Short article that includes a bunch of information from this new paper: https://advances.sciencemag.org/content/5/6/eaaw0341

I read that paper shortly after it came back and sent this info to a friend:

I've read the entire paper and I don't buy their conclusion. Basically, I think they're saying that at > 2.5x BMR, you simply are burning more calories than you can process. I think that a more likely culprit is body damage, which although vague, is definitely something different. Here's a telling portion from their own article:

> An alimentary limit of ~2.5× BMR is consistent with the SusMS versus activity duration curve, which flattens out below ~3× BMR (Fig. 1B), but raises directions for further research. First, in at least two studies (Tour de France cyclists and elite Nordic skiers; table S1), subjects maintained metabolic scopes of 3× to 5× BMR without substantial weight loss.

The weasel word "substantial" is present and I guess one could argue that perhaps they had small amounts of weight loss that would add up, but I don't think that's what they're really saying. Between Marshall Ulrich's experience (where he set the age record and then was kind of fucked up for about a year, IIRC) to my own experience where the harder I run the more it beats me up, even in short distances where I can and do eat (and drink!) more post-race and hence gain weight, my guess is that they're being fooled by the correlation between the increase in damage that's done the harder one runs and the corresponding increase in calories needed. As such, they come up with a useful rule of thumb, but their explanation of "alimentary limit" (which is in the title "Extreme events reveal an alimentary limit on sustained maximal human energy expenditure") is just not the case.

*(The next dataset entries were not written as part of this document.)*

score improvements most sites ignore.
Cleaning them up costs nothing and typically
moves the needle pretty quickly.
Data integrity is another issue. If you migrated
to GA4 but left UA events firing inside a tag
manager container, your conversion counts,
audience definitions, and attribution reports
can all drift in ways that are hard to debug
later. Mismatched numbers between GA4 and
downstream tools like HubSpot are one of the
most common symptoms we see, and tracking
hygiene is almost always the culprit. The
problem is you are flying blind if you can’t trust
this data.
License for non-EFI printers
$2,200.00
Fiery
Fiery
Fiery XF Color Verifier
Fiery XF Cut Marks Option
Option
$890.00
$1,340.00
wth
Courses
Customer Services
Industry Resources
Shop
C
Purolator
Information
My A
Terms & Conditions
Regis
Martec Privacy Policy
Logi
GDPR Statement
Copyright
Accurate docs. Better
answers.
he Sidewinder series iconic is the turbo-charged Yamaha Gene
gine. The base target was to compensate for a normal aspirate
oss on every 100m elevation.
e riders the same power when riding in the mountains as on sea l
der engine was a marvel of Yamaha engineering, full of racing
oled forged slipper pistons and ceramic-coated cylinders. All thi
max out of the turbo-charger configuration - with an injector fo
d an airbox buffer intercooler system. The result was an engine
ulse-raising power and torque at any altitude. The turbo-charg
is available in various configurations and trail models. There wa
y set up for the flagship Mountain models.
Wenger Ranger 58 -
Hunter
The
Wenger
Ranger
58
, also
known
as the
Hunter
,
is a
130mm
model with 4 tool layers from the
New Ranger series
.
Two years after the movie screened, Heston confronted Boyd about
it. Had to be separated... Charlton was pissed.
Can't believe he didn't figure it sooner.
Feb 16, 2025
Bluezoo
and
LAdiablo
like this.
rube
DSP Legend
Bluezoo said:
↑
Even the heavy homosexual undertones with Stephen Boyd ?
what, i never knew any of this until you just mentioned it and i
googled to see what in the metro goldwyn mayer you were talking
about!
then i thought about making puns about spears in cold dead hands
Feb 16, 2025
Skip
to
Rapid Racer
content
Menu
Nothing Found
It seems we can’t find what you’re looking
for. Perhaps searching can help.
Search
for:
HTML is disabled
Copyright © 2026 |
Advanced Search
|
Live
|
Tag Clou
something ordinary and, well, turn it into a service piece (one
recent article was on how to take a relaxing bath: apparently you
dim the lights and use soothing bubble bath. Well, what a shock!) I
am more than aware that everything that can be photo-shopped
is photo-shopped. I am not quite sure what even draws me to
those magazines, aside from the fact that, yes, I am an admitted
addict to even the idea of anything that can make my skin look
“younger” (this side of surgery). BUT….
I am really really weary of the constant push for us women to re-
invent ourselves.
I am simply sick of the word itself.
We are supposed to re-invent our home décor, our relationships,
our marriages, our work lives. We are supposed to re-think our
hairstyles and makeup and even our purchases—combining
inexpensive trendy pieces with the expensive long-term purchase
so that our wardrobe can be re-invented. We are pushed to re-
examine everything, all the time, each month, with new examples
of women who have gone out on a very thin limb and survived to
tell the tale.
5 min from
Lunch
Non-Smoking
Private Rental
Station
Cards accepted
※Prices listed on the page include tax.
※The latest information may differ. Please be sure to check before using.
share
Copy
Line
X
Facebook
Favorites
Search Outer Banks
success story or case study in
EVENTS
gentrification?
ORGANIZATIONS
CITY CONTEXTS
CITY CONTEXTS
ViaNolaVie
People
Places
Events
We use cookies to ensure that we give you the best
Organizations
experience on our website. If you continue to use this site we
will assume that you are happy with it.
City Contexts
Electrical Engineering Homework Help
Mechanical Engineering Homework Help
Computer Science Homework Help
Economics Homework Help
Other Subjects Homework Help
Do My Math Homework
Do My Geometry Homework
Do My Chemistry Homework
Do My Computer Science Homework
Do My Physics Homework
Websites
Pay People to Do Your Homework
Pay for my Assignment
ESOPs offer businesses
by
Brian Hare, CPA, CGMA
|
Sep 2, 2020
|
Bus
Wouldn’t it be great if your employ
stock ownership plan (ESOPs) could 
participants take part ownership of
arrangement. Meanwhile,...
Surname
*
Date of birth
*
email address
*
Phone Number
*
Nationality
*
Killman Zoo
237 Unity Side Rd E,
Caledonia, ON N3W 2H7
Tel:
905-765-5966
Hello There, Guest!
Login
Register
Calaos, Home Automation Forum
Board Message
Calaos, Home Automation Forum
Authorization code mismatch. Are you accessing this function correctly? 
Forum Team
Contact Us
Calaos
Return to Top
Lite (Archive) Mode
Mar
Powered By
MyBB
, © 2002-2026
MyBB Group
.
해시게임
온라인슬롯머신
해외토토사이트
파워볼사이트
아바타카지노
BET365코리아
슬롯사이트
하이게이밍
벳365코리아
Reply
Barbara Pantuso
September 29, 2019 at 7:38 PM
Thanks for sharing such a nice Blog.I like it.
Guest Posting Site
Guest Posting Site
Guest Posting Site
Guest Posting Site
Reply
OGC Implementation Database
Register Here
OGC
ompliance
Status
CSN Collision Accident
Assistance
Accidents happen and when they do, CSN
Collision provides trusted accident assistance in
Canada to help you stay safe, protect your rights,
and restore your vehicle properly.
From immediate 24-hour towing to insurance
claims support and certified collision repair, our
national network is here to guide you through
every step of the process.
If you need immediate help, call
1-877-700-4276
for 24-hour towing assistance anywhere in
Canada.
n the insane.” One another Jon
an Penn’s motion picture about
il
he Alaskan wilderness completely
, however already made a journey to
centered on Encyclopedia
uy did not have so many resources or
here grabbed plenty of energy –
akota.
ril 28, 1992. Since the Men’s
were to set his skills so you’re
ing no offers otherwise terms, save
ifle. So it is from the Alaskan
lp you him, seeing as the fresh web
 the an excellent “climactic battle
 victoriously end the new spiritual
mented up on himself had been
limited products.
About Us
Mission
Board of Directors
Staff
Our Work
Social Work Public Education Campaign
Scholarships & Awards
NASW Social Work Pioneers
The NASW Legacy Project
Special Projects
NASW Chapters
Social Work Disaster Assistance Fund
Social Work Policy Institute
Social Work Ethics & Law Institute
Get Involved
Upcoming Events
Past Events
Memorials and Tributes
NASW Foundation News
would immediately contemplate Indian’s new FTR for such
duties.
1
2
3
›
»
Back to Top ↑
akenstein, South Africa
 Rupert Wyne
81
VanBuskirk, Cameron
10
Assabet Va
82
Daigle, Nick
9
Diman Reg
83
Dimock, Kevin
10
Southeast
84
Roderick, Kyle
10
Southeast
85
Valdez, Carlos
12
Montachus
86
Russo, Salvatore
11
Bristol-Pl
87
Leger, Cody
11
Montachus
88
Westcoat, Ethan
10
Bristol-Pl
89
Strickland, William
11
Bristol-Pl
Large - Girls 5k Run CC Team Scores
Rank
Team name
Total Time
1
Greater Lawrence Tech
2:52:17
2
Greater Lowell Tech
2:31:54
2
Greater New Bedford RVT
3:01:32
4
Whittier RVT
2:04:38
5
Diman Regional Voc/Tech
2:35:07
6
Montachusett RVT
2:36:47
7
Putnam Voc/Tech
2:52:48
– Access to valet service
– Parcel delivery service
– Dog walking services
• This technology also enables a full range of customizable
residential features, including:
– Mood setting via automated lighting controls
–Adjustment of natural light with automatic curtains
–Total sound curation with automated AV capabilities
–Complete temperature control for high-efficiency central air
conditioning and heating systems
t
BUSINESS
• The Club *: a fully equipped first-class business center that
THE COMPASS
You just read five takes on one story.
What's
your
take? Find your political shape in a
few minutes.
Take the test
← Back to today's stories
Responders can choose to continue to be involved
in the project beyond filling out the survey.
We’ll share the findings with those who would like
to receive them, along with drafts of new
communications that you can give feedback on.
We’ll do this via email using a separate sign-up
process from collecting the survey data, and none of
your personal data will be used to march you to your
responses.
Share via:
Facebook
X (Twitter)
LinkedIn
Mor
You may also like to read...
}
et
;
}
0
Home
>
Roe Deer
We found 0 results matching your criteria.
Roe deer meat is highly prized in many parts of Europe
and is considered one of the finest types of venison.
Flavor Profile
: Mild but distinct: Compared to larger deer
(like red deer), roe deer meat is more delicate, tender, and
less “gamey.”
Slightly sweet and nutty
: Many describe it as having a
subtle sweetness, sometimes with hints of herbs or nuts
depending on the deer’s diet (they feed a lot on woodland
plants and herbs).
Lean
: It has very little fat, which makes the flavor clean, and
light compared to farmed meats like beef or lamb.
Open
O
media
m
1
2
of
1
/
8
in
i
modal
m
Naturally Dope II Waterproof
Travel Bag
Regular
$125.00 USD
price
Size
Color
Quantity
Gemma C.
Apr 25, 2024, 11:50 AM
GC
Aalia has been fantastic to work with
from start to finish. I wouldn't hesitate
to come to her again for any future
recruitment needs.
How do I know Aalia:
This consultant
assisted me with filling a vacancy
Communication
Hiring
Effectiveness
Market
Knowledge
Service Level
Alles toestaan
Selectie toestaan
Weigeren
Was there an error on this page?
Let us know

Although I don't think it would be easy to find subjects to do such a test, my guess is if you could find a low-impact protocol for raising BMR higher than 2.5x and you were to do it long enough, with "good" nutrition that it would be fairly easy to surpass their magic number. However, that's trickier than it sounds. Riding a stationary bicycle, for example, probably is lower impact than the "running" that was done, however, there are reasons to believe that while shorter distances are lower impact, longer distances may not be, because a bicyclist has less freedom to alter which joints/tendons/muscles he/she stresses and hence you hit the weak-link-in-the-chain syndrome, even though it may take a while to get there. Also, riding a stationary bicycle is boring as hell.

Really, if you take out the "substantial" weasel word from the paragraph I quoted, I think it's pretty damning. However, I think they had a hypothesis and wanted to justify it. On one hand the authors have much greater scientific chops than I do. On the other hand, I'm a fairly analytical person and I have a lot of experience with endurance events, although not much multi-day stuff and my longest multi-day event, the Tahoe Two Hundred, was marred by a (minor, but cumulatively very annoying) toe/foot injury that I sustained on the second day.

Oh, and back to that quoted paragraph: I think the participants in Tour de France and elite Nordic skiers) are much more likely to be significantly more fit (both from a cardiovascular perspective as well as tougher skins, ligaments, and muscles) than the RAUSA runners and that would be in keeping with my hypothesis.